TRIBUN-SULBAR.COM, MAJENE – Warga di Lingkungan Tanjung Batu Timur, Kelurahan Labuang, Kecamatan Banggae Timur, Kabupaten Majene, digemparkan oleh penemuan seorang bayi laki-laki yang ditinggalkan di depan rumah warga, sekitar pukul 23.00 WITA, Kamis (15/5/2025) malam.
Bayi mungil tersebut ditemukan dalam sebuah kardus berukuran sekitar 40 x 24 cm, lengkap dengan pakaian dan selimut.
Bersama bayi itu, ditemukan pula sepucuk surat menyentuh hati yang diduga ditulis oleh orang tuanya.
Baca juga: Haru, Ini Isi Surat Orangtua yang Buang Bayi di depan Rumah Warga Majene
Dalam surat itu tertulis nama bayi: "Muh Ghaffar Rafiq", disertai permohonan maaf dalam bahasa Mandar:
"Minta maaf sebelumnya tori Puang, Indanga tori mampu. Ekonomi marrawati, minta tolonga tori piarangana anak u."
(Maafkan saya Tuhan, saya kasihan tidak mampu. Ekonomi sangat sulit. Tolong rawat anakku.)
Hal yang paling menarik perhatian dalam kasus ini adalah pengakuan dari Tamrin, saksi mata sekaligus pemilik rumah tempat bayi ditemukan.
Ia mengaku heran karena tidak ada satu pun warga melihat orang yang meletakkan bayi tersebut.
“Saya sendiri bingung. Rumah saya berada di tengah perumahan padat, di sampingnya ada kos-kosan, dan tiap malam anak-anak sering nongkrong. Tapi malam itu, tak ada satu pun yang melihat siapa yang datang menaruh bayi,” ujar Tamrin kepada Tribun-Sulbar.com saat ditemui di rumahnya, Jumat (16/5/2025).
Tamrin menjelaskan, bayi ditemukan dalam kondisi tenang, tidak menangis, dan tampak sehat.
“Masih pakai baju lengkap dan dibungkus selimut bayi.
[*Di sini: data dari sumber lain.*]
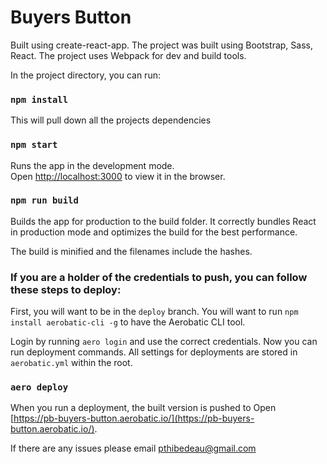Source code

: 

# Buyers Button

Built using create-react-app. The project was built using Bootstrap, Sass, React. The project uses Webpack for dev and build tools.

In the project directory, you can run:

### `npm install`

This will pull down all the projects dependencies

### `npm start`

Runs the app in the development mode.<br>
Open [http://localhost:3000](http://localhost:3000) to view it in the browser.

### `npm run build`

Builds the app for production to the build folder.
It correctly bundles React in production mode and optimizes the build for the best performance.

The build is minified and the filenames include the hashes.

### If you are a holder of the credentials to push, you can follow these steps to deploy:

First, you will want to be in the `deploy` branch. 
You will want to run `npm install aerobatic-cli -g` to have the Aerobatic CLI tool.

Login by running `aero login` and use the correct credentials. Now you can run deployment commands.
All settings for deployments are stored in `aerobatic.yml` within the root.

### `aero deploy`

When you run a deployment, the built version is pushed to
Open [https://pb-buyers-button.aerobatic.io/](https://pb-buyers-button.aerobatic.io/).

If there are any issues please email pthibedeau@gmail.com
Sepertinya ditaruh dengan niat agar tetap nyaman. Dia tidak menangis saat ditemukan, baru ketika warga mulai ramai, dia menangis,” tambahnya.
Tamrin mengatakan dirinya mengetahui keberadaan kardus saat hendak keluar rumah dan langsung melapor ke pihak kepolisian serta warga sekitar.
Ia sangat menyayangkan karena tidak ada CCTV di sekitar lokasi.
"Andai ada CCTV pasti ketahuan. Tapi ini benar-benar tidak ada CCTV di area sini," ungkapnya.
Tamrin menduga pelaku berasal dari lingkungan sekitar karena surat yang ditinggalkan menggunakan bahasa Mandar.
“Kalau saya prediksi, pelakunya orang lokal. Bahasa suratnya jelas bahasa Mandar. Mungkin karena kondisi ekonomi, mereka terpaksa melakukan ini,” kata Tamrin.